### WORK INSTRUCTION
Please copy every line from the following entries in which the word "COVID" appears.

Saved entries:

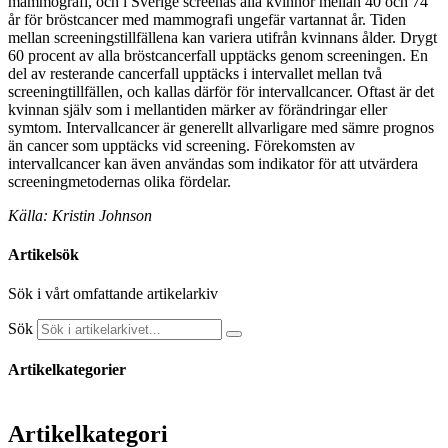
mammografi, och i Sverige screenas alla kvinnor mellan 40 och 74
år för bröstcancer med mammografi ungefär vartannat år. Tiden
mellan screeningstillfällena kan variera utifrån kvinnans ålder. Drygt
60 procent av alla bröstcancerfall upptäcks genom screeningen. En
del av resterande cancerfall upptäcks i intervallet mellan två
screeningtillfällen, och kallas därför för intervallcancer. Oftast är det
kvinnan själv som i mellantiden märker av förändringar eller
symtom. Intervallcancer är generellt allvarligare med sämre prognos
än cancer som upptäcks vid screening. Förekomsten av
intervallcancer kan även användas som indikator för att utvärdera
screeningmetodernas olika fördelar.
Källa: Kristin Johnson
Artikelsök
Sök i vårt omfattande artikelarkiv
Sök
Artikelkategorier
Artikelkategori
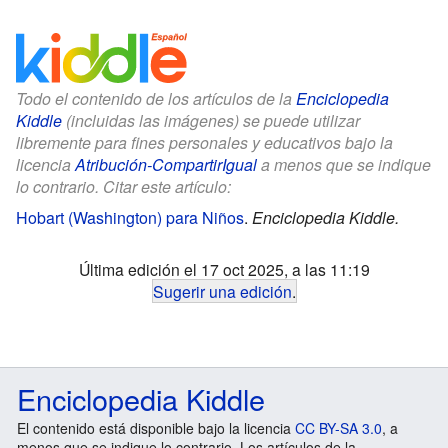
Todo el contenido de los artículos de la
Enciclopedia
Kiddle
(incluidas las imágenes) se puede utilizar
libremente para fines personales y educativos bajo la
licencia
Atribución-CompartirIgual
a menos que se indique
lo contrario. Citar este artículo:
Hobart (Washington) para Niños
.
Enciclopedia Kiddle.
Última edición el 17 oct 2025, a las 11:19
Sugerir una edición
.
Enciclopedia Kiddle
El contenido está disponible bajo la licencia
CC BY-SA 3.0
, a
menos que se indique lo contrario. Los artículos de la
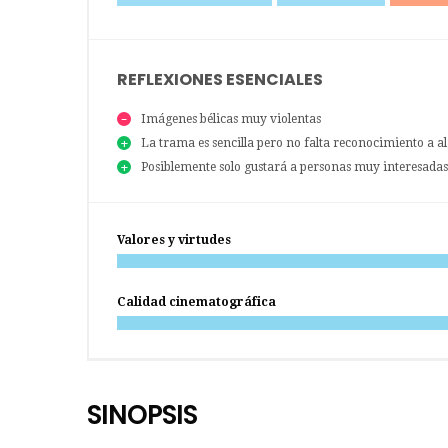
REFLEXIONES ESENCIALES
Imágenes bélicas muy violentas
La trama es sencilla pero no falta reconocimiento a a
Posiblemente solo gustará a personas muy interesadas e
Valores y virtudes
Calidad cinematográfica
SINOPSIS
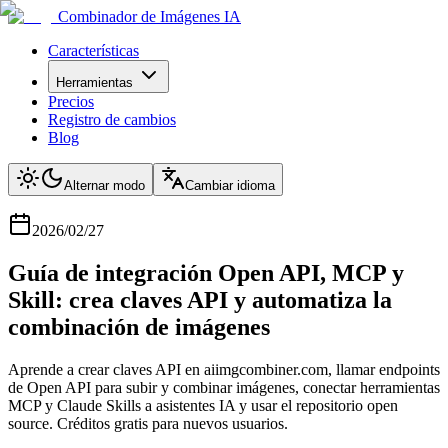
Combinador de Imágenes IA
Características
Herramientas
Precios
Registro de cambios
Blog
Alternar modo
Cambiar idioma
2026/02/27
Guía de integración Open API, MCP y
Skill: crea claves API y automatiza la
combinación de imágenes
Aprende a crear claves API en aiimgcombiner.com, llamar endpoints
de Open API para subir y combinar imágenes, conectar herramientas
MCP y Claude Skills a asistentes IA y usar el repositorio open
source. Créditos gratis para nuevos usuarios.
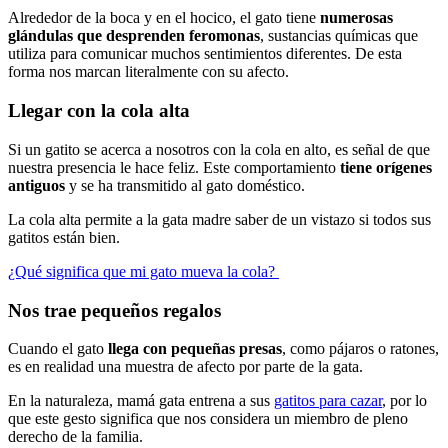
Alrededor de la boca y en el hocico, el gato tiene
numerosas
glándulas que desprenden feromonas
, sustancias químicas que
utiliza para comunicar muchos sentimientos diferentes. De esta
forma nos marcan literalmente con su afecto.
Llegar con la cola alta
Si un gatito se acerca a nosotros con la cola en alto, es señal de que
nuestra presencia le hace feliz. Este comportamiento
tiene orígenes
antiguos
y se ha transmitido al gato doméstico.
La cola alta permite a la gata madre saber de un vistazo si todos sus
gatitos están bien.
¿Qué significa que mi gato mueva la cola?
Nos trae pequeños regalos
Cuando el gato
llega con pequeñas presas
, como pájaros o ratones,
es en realidad una muestra de afecto por parte de la gata.
En la naturaleza, mamá gata entrena a sus
gatitos para cazar
, por lo
que este gesto significa que nos considera un miembro de pleno
derecho de la familia.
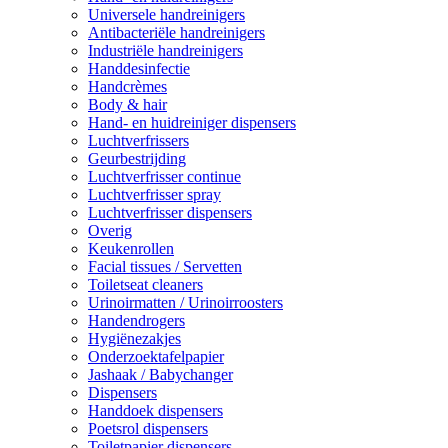
Universele handreinigers
Antibacteriële handreinigers
Industriële handreinigers
Handdesinfectie
Handcrèmes
Body & hair
Hand- en huidreiniger dispensers
Luchtverfrissers
Geurbestrijding
Luchtverfrisser continue
Luchtverfrisser spray
Luchtverfrisser dispensers
Overig
Keukenrollen
Facial tissues / Servetten
Toiletseat cleaners
Urinoirmatten / Urinoirroosters
Handendrogers
Hygiënezakjes
Onderzoektafelpapier
Jashaak / Babychanger
Dispensers
Handdoek dispensers
Poetsrol dispensers
Toiletpapier dispensers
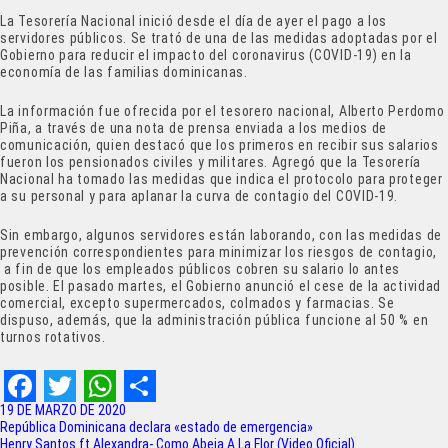
La Tesorería Nacional inició desde el día de ayer el pago a los
servidores públicos. Se trató de una de las medidas adoptadas por el
Gobierno para reducir el impacto del coronavirus (COVID-19) en la
economía de las familias dominicanas.
La información fue ofrecida por el tesorero nacional, Alberto Perdomo
Piña, a través de una nota de prensa enviada a los medios de
comunicación, quien destacó que los primeros en recibir sus salarios
fueron los pensionados civiles y militares. Agregó que la Tesorería
Nacional ha tomado las medidas que indica el protocolo para proteger
a su personal y para aplanar la curva de contagio del COVID-19.
Sin embargo, algunos servidores están laborando, con las medidas de
prevención correspondientes para minimizar los riesgos de contagio,
a fin de que los empleados públicos cobren su salario lo antes
posible. El pasado martes, el Gobierno anunció el cese de la actividad
comercial, excepto supermercados, colmados y farmacias. Se
dispuso, además, que la administración pública funcione al 50 % en
turnos rotativos.
F
T
W
S
19 DE MARZO DE 2020
Navegación
República Dominicana declara «estado de emergencia»
Henry Santos ft Alexandra- Como Abeja A La Flor (Video Oficial)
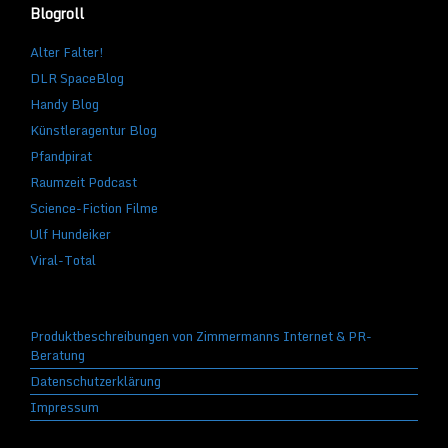
Blogroll
Alter Falter!
DLR SpaceBlog
Handy Blog
Künstleragentur Blog
Pfandpirat
Raumzeit Podcast
Science-Fiction Filme
Ulf Hundeiker
Viral-Total
Produktbeschreibungen von Zimmermanns Internet & PR-
Beratung
Datenschutzerklärung
Impressum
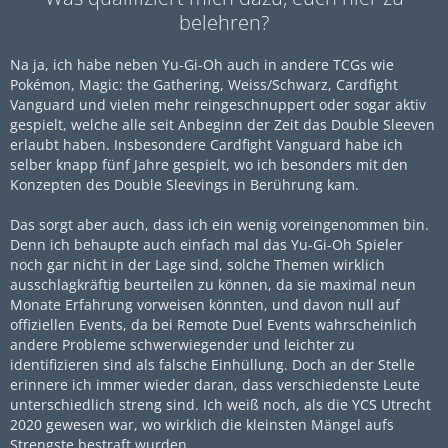
belehren?
Na ja, ich habe neben Yu-Gi-Oh auch in andere TCGs wie
Pokémon, Magic: the Gathering, Weiss/Schwarz, Cardfight
Vanguard und vielen mehr reingeschnuppert oder sogar aktiv
gespielt, welche alle seit Anbeginn der Zeit das Double Sleeven
erlaubt haben. Insbesondere Cardfight Vanguard habe ich
selber knapp fünf Jahre gespielt, wo ich besonders mit den
Konzepten des Double Sleevings in Berührung kam.
Das sorgt aber auch, dass ich ein wenig voreingenommen bin.
Denn ich behaupte auch einfach mal das Yu-Gi-Oh Spieler
noch gar nicht in der Lage sind, solche Themen wirklich
ausschlagkräftig beurteilen zu können, da sie maximal neun
Monate Erfahrung vorweisen könnten, und davon null auf
offiziellen Events, da bei Remote Duel Events wahrscheinlich
andere Probleme schwerwiegender und leichter zu
identifizieren sind als falsche Einhüllung. Doch an der Stelle
erinnere ich immer wieder daran, dass verschiedenste Leute
unterschiedlich streng sind. Ich weiß noch, als die YCS Utrecht
2020 gewesen war, wo wirklich die kleinsten Mängel aufs
Strengste bestraft wurden.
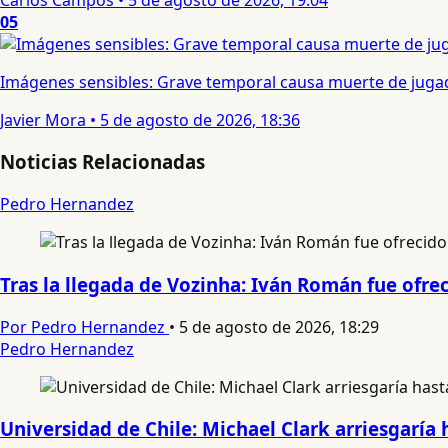
05
Imágenes sensibles: Grave temporal causa muerte de jugad
Javier Mora
•
5 de agosto de 2026, 18:36
Noticias Relacionadas
Pedro Hernandez
Tras la llegada de Vozinha: Iván Román fue ofre
Por Pedro Hernandez
•
5 de agosto de 2026, 18:29
Pedro Hernandez
Universidad de Chile: Michael Clark arriesgaría 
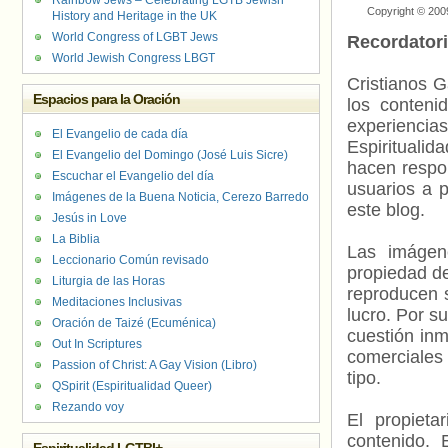
Rainbow Jews – Celebrating LGTB Jewish
Copyright © 200
y Lucha
,
Funda
History and Heritage in the UK
Juzgado Nacion
World Congress of LGBT Jews
Recordator
Género
,
María
World Jewish Congress LBGT
(OPS)
,
Person
formando famil
Cristianos G
Espacios para la Oración
los contenid
experienci
El Evangelio de cada día
Espiritualid
El Evangelio del Domingo (José Luis Sicre)
hacen respo
Escuchar el Evangelio del día
usuarios a p
Imágenes de la Buena Noticia, Cerezo Barredo
este blog.
Jesús in Love
La Biblia
Las imágene
Leccionario Común revisado
propiedad de
Liturgia de las Horas
reproducen s
Meditaciones Inclusivas
lucro. Por s
Oración de Taizé (Ecuménica)
cuestión inm
Out In Scriptures
comerciales 
Passion of Christ: A Gay Vision (Libro)
tipo.
QSpirit (Espiritualidad Queer)
Rezando voy
El propieta
contenido. 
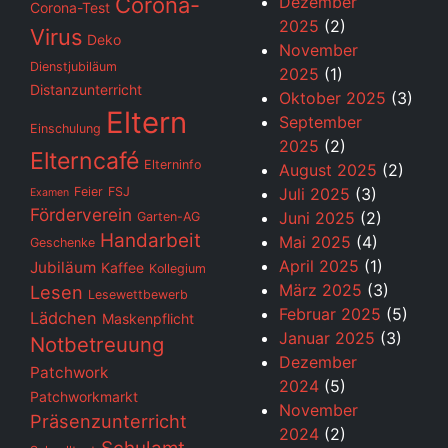
Corona-
Dezember
Corona-Test
2025
(2)
Virus
Deko
November
Dienstjubiläum
2025
(1)
Distanzunterricht
Oktober 2025
(3)
Eltern
September
Einschulung
2025
(2)
Elterncafé
Elterninfo
August 2025
(2)
Feier
FSJ
Juli 2025
(3)
Examen
Förderverein
Juni 2025
(2)
Garten-AG
Handarbeit
Mai 2025
(4)
Geschenke
April 2025
(1)
Jubiläum
Kaffee
Kollegium
März 2025
(3)
Lesen
Lesewettbewerb
Februar 2025
(5)
Lädchen
Maskenpflicht
Januar 2025
(3)
Notbetreuung
Dezember
Patchwork
2024
(5)
Patchworkmarkt
November
Präsenzunterricht
2024
(2)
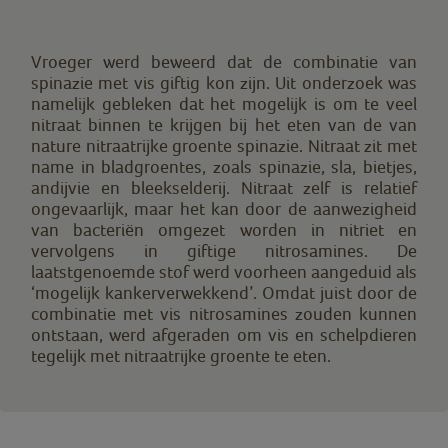
Vroeger werd beweerd dat de combinatie van
spinazie met vis giftig kon zijn. Uit onderzoek was
namelijk gebleken dat het mogelijk is om te veel
nitraat binnen te krijgen bij het eten van de van
nature nitraatrijke groente spinazie. Nitraat zit met
name in bladgroentes, zoals spinazie, sla, bietjes,
andijvie en bleekselderij. Nitraat zelf is relatief
ongevaarlijk, maar het kan door de aanwezigheid
van bacteriën omgezet worden in nitriet en
vervolgens in giftige nitrosamines. De
laatstgenoemde stof werd voorheen aangeduid als
‘mogelijk kankerverwekkend’. Omdat juist door de
combinatie met vis nitrosamines zouden kunnen
ontstaan, werd afgeraden om vis en schelpdieren
tegelijk met nitraatrijke groente te eten.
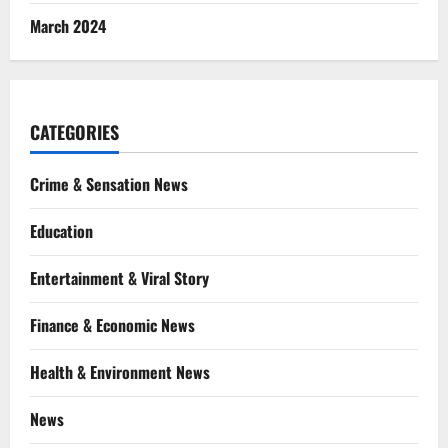
March 2024
CATEGORIES
Crime & Sensation News
Education
Entertainment & Viral Story
Finance & Economic News
Health & Environment News
News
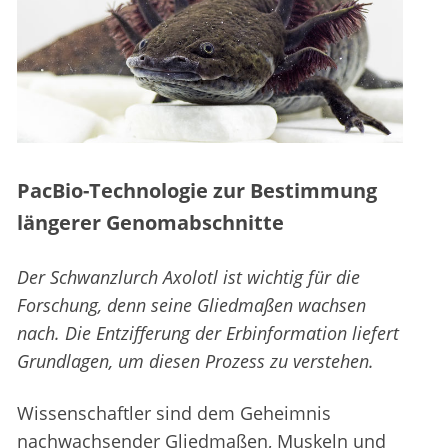
PacBio-Technologie zur Bestimmung
längerer Genomabschnitte
Der Schwanzlurch Axolotl ist wichtig für die
Forschung, denn seine Gliedmaßen wachsen
nach. Die Entzifferung der Erbinformation liefert
Grundlagen, um diesen Prozess zu verstehen.
Wissenschaftler sind dem Geheimnis
nachwachsender Gliedmaßen, Muskeln und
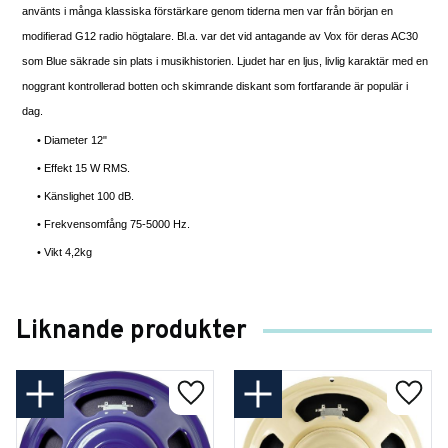
använts i många klassiska förstärkare genom tiderna men var från början en
modifierad G12 radio högtalare. Bl.a. var det vid antagande av Vox för deras AC30
som Blue säkrade sin plats i musikhistorien. Ljudet har en ljus, livlig karaktär med en
noggrant kontrollerad botten och skimrande diskant som fortfarande är populär i
dag.
• Diameter 12"
• Effekt 15 W RMS.
• Känslighet 100 dB.
• Frekvensomfång 75-5000 Hz.
• Vikt 4,2kg
Liknande produkter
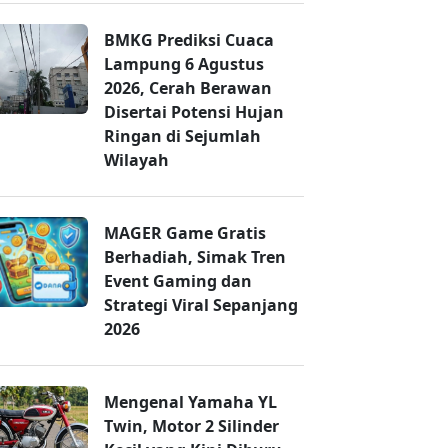
BMKG Prediksi Cuaca
Lampung 6 Agustus
2026, Cerah Berawan
Disertai Potensi Hujan
Ringan di Sejumlah
Wilayah
MAGER Game Gratis
Berhadiah, Simak Tren
Event Gaming dan
Strategi Viral Sepanjang
2026
Mengenal Yamaha YL
Twin, Motor 2 Silinder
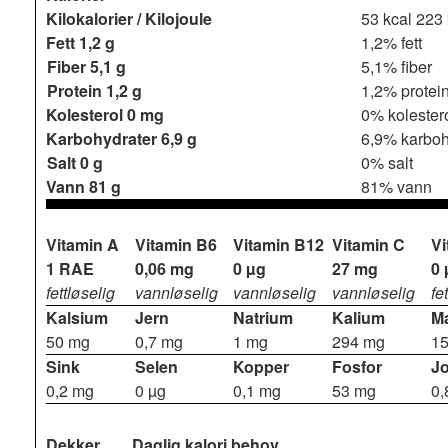
Kilokalorier / Kilojoule
53 kcal
223 
Fett
1,2 g
1,2% fett
Fiber
5,1 g
5,1% fiber
Protein
1,2 g
1,2% protei
Kolesterol
0 mg
0% kolester
Karbohydrater
6,9 g
6,9% karboh
Salt
0 g
0% salt
Vann
81 g
81% vann
Vitamin A
Vitamin B6
Vitamin B12
Vitamin C
Vi
1 RAE
0,06 mg
0 µg
27 mg
0 
fettløselig
vannløselig
vannløselig
vannløselig
fe
Kalsium
Jern
Natrium
Kalium
M
50 mg
0,7 mg
1 mg
294 mg
1
Sink
Selen
Kopper
Fosfor
J
0,2 mg
0 µg
0,1 mg
53 mg
0,
Dekker
Daglig kalori behov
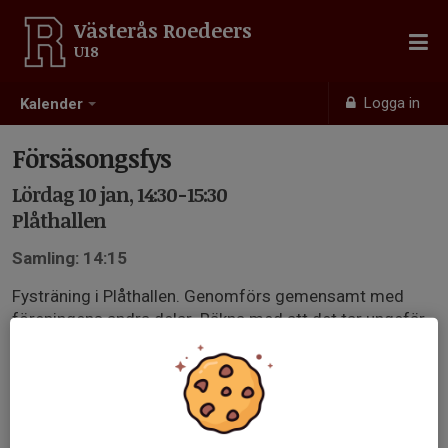
Västerås Roedeers
U18
Logga in
Kalender
Försäsongsfys
Lördag 10 jan, 14:30-15:30
Plåthallen
Samling: 14:15
Fysträning i Plåthallen. Genomförs gemensamt med
föreningens andra delar. Räkna med att det tar ungefär
en timme. Inga skydd. Vi har hallen från 14:15-16:00.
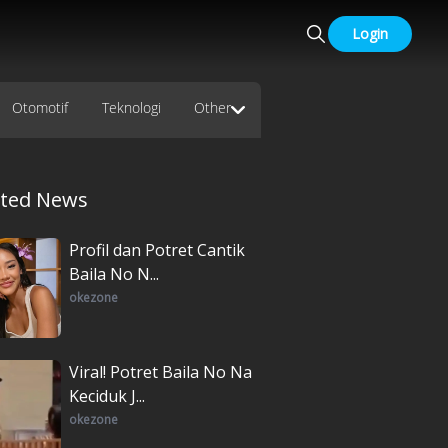
Login
Otomotif
Teknologi
Other
ated News
Profil dan Potret Cantik
Baila No N...
okezone
Viral! Potret Baila No Na
Keciduk J...
okezone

### YOUR SOLUTION
Gobierno para reducir el impacto del coronavirus (COVID-19) en la
a su personal y para aplanar la curva de contagio del COVID-19.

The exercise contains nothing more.